Edna/Elca for Quantitative Determination of Specific DNA
Triscott, Mark X.   
Amplistar, Inc., Winston-Salem, NC, United States

We describe an ultrasensitive calorimetric assay for DNA, the EDNA-ELCA, which uses amplification of the common pathway of coagulation to produce a calorimetrically detectable product. The EDNA-ELCA enables detection of attomole amounts of DNA in a microtiter plate, with a sensitivity 200- 1000 time higher than conventional ELISA techniques. The assay has been applied to quantitative detection of PCR amplified DNA, and combined with the oligonucleotide ligation assay (OLA) for the detection of mutations associated with the genetic diseases sickle cell anemia and cystic fibrosis, and the detection of specific mutations in the kras oncogene associated with colorectal cancer. We have also applied the technique to DNA hybridization assays. We have modified the technique for presentation as a dipstick assay which provides a rapid, sensitive, calorimetric assay with definitive results without specialized equipment. In this proposal we will continue to develop the dipstick assay format by further simplification, stabilization and presentation. We will also use the technology for rapid and sensitive visualization of specific electroblotted DNA sequences, and continue development of the assay for microtiter plate based hybridization, with or without PCR amplification. We have chosen three applications which will demonstrate the broad utility of the assay. These are 1) detection of known mutations in colorectal cancer in tissue and stool samples, 2) quantitation and strain determination of hepatitis C virus in blood and 3) the detection of human papilloma virus strains related to cervical cancer in smears and biopsies. These applications will make use of the strengths of the technology i.e. high throughput, sensitivity and simplicity, while allowing the development of different aspects of the technique.
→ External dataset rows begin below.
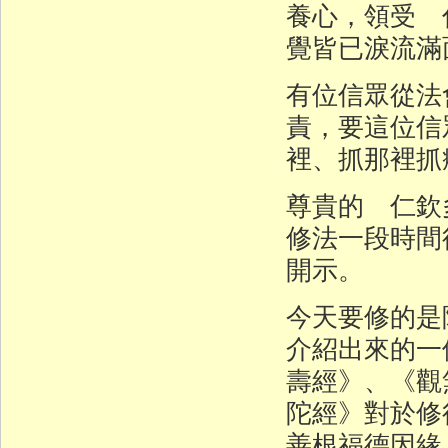
養心，領受 
覺皆已淚流滿
有位信眾從法
責，要這位信
裡、抓那裡抓
尊貴的 仁欽
修法一段時間
開示。
今天要修的是
介紹出來的一
壽經》、《觀
陀經》對於修
善根福德因緣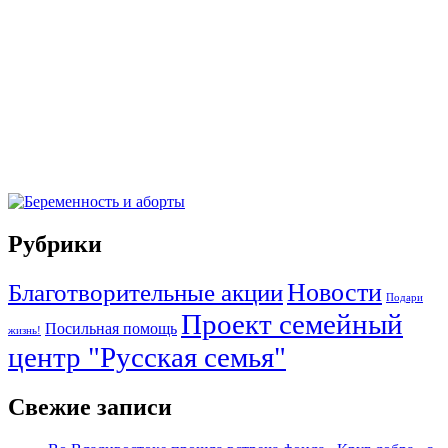
Рубрики
Новости
Благотворительные акции
Подари
Проект семейный
Посильная помощь
жизнь!
центр "Русская семья"
Свежие записи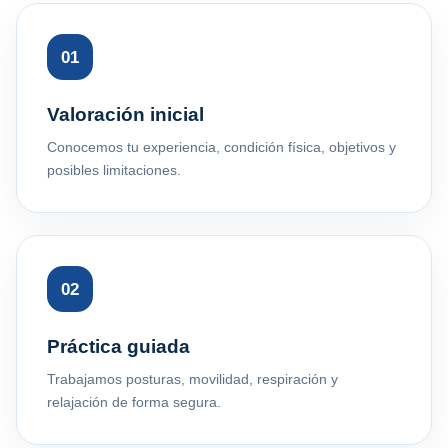
01
Valoración inicial
Conocemos tu experiencia, condición física, objetivos y
posibles limitaciones.
02
Práctica guiada
Trabajamos posturas, movilidad, respiración y
relajación de forma segura.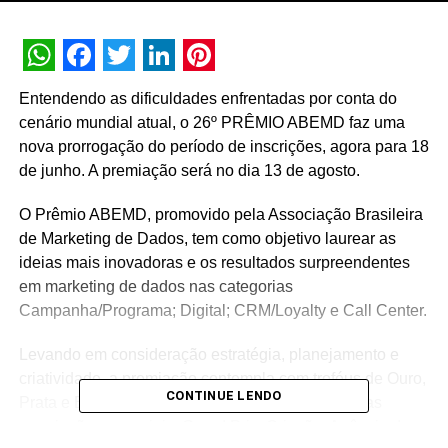
WhatsApp
Facebook
Twitter
LinkedIn
Pinterest
Entendendo as dificuldades enfrentadas por conta do
cenário mundial atual, o 26º PRÊMIO ABEMD faz uma
nova prorrogação do período de inscrições, agora para 18
de junho. A premiação será no dia 13 de agosto.
O Prêmio ABEMD, promovido pela Associação Brasileira
de Marketing de Dados, tem como objetivo laurear as
ideias mais inovadoras e os resultados surpreendentes
em marketing de dados nas categorias
Campanha/Programa; Digital; CRM/Loyalty e Call Center.
Levando em consideração estratégia, planejamento e
criatividade, a premiação contempla com troféus de Ouro,
CONTINUE LENDO
Prata e Bronze os cases vencedores, além de suas
premiações especiais: Grand Prix, Criação, Agência do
Proposed Commercial Applications

This assay system would allow routine screening for DNA sequences, gen mutations or viral sequences specific for certain diseases. The assay could be automated and/or simplified to an extent where it will be suitable for a high throughput clinical laboratory or an office setting. Implementation of these approaches may greatly increase the accuracy of early cancer detection techniques. The assay is also suitable for research or diagnostic purposes in specialty research laboratories.